▸ **Exercise instructions**
If a line in the listing contains "wall", copy it out whole.

▸ **Data records**
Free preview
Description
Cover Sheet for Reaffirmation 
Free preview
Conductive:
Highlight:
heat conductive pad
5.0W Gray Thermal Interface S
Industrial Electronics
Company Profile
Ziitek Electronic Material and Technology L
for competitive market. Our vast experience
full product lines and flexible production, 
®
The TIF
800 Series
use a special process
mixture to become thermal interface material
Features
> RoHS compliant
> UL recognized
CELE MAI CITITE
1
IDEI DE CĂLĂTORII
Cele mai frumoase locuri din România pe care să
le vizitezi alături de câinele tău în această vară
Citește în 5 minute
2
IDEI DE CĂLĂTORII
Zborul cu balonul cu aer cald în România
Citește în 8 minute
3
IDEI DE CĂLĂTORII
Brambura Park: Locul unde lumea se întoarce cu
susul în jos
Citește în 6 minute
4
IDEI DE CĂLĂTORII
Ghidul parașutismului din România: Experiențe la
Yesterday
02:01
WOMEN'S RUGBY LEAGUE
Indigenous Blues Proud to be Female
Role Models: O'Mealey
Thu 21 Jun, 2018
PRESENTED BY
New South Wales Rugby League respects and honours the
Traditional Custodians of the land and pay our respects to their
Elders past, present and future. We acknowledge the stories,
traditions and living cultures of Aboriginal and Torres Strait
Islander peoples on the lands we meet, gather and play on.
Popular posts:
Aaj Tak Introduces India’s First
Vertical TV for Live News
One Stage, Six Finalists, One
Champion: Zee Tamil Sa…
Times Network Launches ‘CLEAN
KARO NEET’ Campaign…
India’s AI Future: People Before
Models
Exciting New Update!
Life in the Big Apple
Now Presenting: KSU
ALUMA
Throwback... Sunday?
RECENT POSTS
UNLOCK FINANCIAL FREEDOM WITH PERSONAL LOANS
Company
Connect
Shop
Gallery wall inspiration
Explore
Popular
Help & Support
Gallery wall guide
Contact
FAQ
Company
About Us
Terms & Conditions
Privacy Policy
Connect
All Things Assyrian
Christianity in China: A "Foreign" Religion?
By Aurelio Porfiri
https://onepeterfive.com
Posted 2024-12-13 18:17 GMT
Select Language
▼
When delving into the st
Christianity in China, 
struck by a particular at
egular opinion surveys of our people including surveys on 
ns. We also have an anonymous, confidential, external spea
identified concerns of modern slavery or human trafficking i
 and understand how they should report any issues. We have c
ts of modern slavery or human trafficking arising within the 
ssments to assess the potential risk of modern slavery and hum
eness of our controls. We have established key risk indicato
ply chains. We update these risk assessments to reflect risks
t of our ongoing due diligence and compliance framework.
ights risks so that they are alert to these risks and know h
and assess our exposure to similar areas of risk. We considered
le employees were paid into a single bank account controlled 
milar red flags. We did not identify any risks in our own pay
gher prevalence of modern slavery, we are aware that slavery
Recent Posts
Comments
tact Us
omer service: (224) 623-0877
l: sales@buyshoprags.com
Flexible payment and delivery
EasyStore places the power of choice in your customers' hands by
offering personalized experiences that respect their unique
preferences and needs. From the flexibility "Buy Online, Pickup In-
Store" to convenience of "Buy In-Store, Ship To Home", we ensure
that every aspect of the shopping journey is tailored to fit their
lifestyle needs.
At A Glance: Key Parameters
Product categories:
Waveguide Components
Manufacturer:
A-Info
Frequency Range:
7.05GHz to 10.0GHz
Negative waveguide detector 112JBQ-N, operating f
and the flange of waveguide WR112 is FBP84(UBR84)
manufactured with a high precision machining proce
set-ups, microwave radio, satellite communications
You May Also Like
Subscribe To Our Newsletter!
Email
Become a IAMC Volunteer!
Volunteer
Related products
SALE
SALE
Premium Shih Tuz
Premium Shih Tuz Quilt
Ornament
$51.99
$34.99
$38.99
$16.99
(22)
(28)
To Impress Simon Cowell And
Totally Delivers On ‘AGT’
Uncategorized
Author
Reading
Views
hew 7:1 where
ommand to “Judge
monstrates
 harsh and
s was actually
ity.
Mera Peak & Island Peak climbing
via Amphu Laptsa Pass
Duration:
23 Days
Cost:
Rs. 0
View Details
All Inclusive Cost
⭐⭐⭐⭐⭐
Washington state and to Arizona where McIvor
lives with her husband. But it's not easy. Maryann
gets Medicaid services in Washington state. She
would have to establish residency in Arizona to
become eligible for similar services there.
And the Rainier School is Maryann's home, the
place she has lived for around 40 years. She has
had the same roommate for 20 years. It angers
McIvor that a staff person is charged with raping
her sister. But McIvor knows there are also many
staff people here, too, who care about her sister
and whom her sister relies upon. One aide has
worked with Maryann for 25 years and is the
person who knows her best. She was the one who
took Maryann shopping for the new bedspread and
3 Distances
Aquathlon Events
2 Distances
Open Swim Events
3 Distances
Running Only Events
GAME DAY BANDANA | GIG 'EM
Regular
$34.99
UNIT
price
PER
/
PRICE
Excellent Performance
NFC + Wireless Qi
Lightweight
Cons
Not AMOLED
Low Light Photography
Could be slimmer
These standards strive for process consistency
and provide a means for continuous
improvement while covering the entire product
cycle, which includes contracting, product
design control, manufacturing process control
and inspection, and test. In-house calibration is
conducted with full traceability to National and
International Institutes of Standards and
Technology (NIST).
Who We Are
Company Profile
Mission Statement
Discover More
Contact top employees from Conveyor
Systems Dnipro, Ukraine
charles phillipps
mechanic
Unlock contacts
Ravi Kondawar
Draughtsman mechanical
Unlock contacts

▸ **Reply**
Gallery wall inspiration
Gallery wall guide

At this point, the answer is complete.